Neurocysticercosis is endemic in most developing countries, except predominantly Muslim countries. It is endemic in Latin America, China, Nepal, Africa, India, and Southeast Asia. It is more common in poorer countries with improper sanitation and a lack of clean water. Taenia solium is considered rare in developed countries and is usually a result of travelling or immigration. Reports of neurocysticercosis are growing from several wealthy nations, including the USA and the UK, as a result of increased globalization and worldwide travel. Most cases of neurocysticercosis in the US have been reported in the southwestern states. Around 90% of neurocysticercosis diagnoses in the US were immigrants from Mexico or South America.
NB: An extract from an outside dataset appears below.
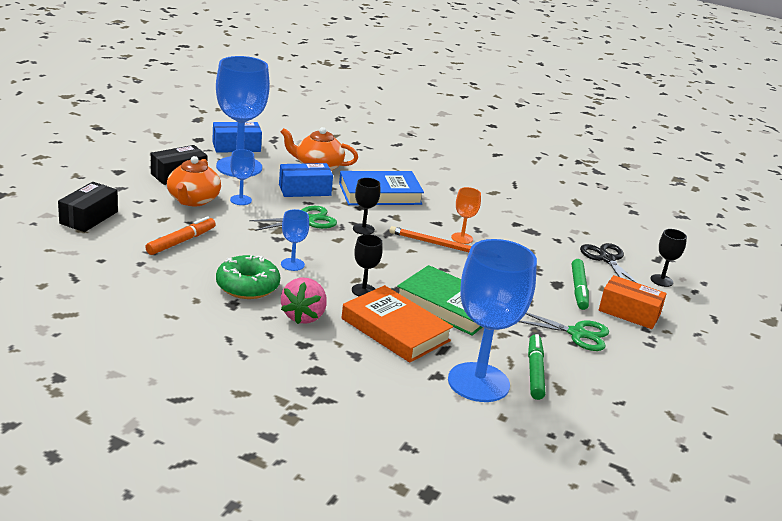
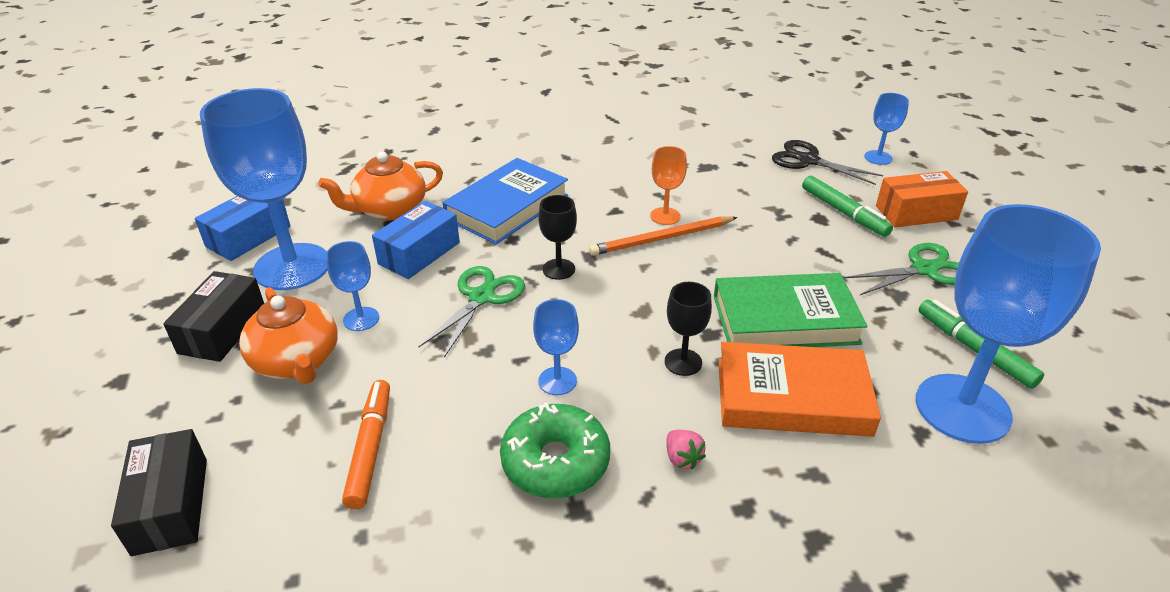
camera: 35 degrees left, 10 degrees up
(303, 316) = (682, 458): pink strawberry -> pink strawberry, size x0.52
(661, 280) = (878, 158): black goblet -> blue goblet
Studies conducted in endemic countries have shown that neurocysticercosis is a common cause of increased rates of epilepsy. In endemic regions, CNS infection is extremely common; in many of these groups, the frequency of certain serum antibodies is more than 10%, and residual intraparenchymal brain calcifications on CT scans are seen in 10–20% of the general population. Neurocysticercosis is estimated to affect 29% of those with epilepsy. About 15% of the pig farming community in India has asymptomatic neurocysticercosis. According to a North Indian study, the prevalence of neurocysticercosis in rural India was 4.5 per 1000. Twenty-five percent of individuals with active epilepsy had antibodies against T. solium, based on another study from North India. In an Indian hospital series, neurocysticercosis was responsible for more than half of the instances of children with partial seizures.
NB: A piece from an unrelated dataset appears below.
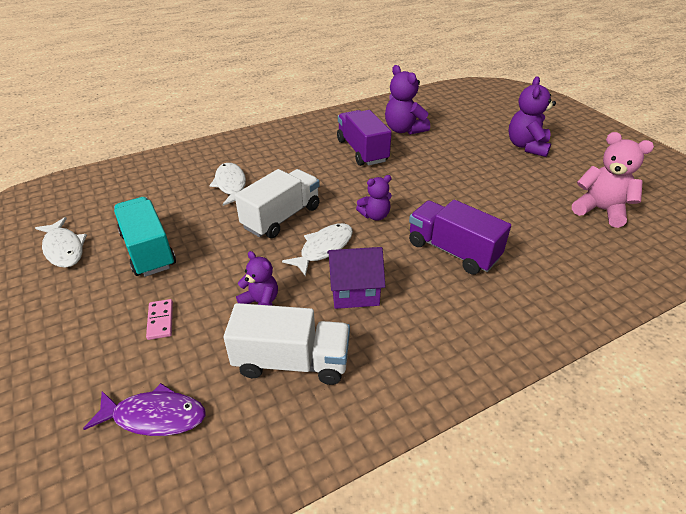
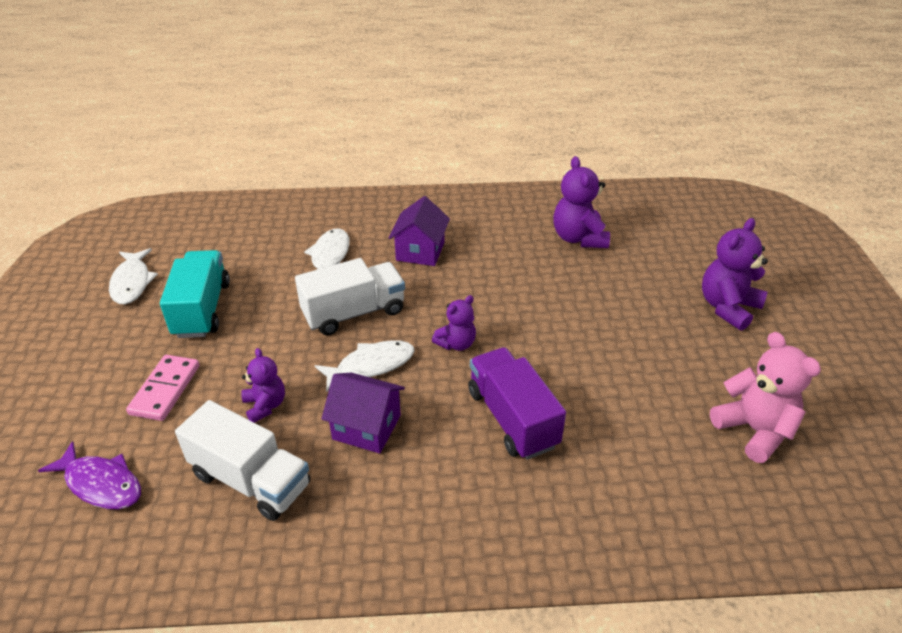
camera: 25 degrees right, 0 degrees up
(160, 320) = (165, 390): pink domino -> pink domino, size x1.57
(300, 164) = (420, 251): none -> purple house
(362, 151) = (504, 254): purple truck -> none
(375, 215) = (456, 344): purple teddy bear -> purple teddy bear turned 45 degrees counterclockwise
Descriptions of Taenia solium tapeworms date back to 1500 BC. Taenia solium cysticerci have even been found in ancient Egyptian mummies. The first recorded cases of neurocysticercosis were most likely described by German physician John Wolfgang Rumler in 1558. Hipólito Unanue, a Peruvian physician and journalist, is believed to have first recorded simultaneous taeniasis and cysticercosis in the same individual in 1792: he reported a case involving a soldier with taeniasis who died following a violent seizure. During the 19th century, German pathologists noticed the morphological parallels between the adult T. solium head and the cysticercus scolex. Friedrich Küchenmeister showed that the consumption of cysticercus from pork caused human intestinal taeniasis by feeding a prisoner food that included cysticerci gathered from a recently killed pig. In the second part of the 19th century, research showed that feeding Taenia eggs from infected humans to pigs caused cysticercosis.
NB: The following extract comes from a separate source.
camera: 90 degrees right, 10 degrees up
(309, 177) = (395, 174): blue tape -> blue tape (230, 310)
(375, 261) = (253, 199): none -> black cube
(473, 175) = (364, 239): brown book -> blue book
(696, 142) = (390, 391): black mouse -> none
Neurocysticercosis was featured in the "Pilot" episode of House M.D. The episode followed a young woman who contracted neurocysticercosis after eating contaminated ham.
Sebastián Ferrat, a Mexican television star, died in 2019 at age 41 from neurocysticercosis. The New York Times stated that RFK Jr. had contracted neurocysticercosis after travelling to Africa, South America, and Asia. Gaius Julius Caesar is believed to have had epilepsy related to cysticercosis.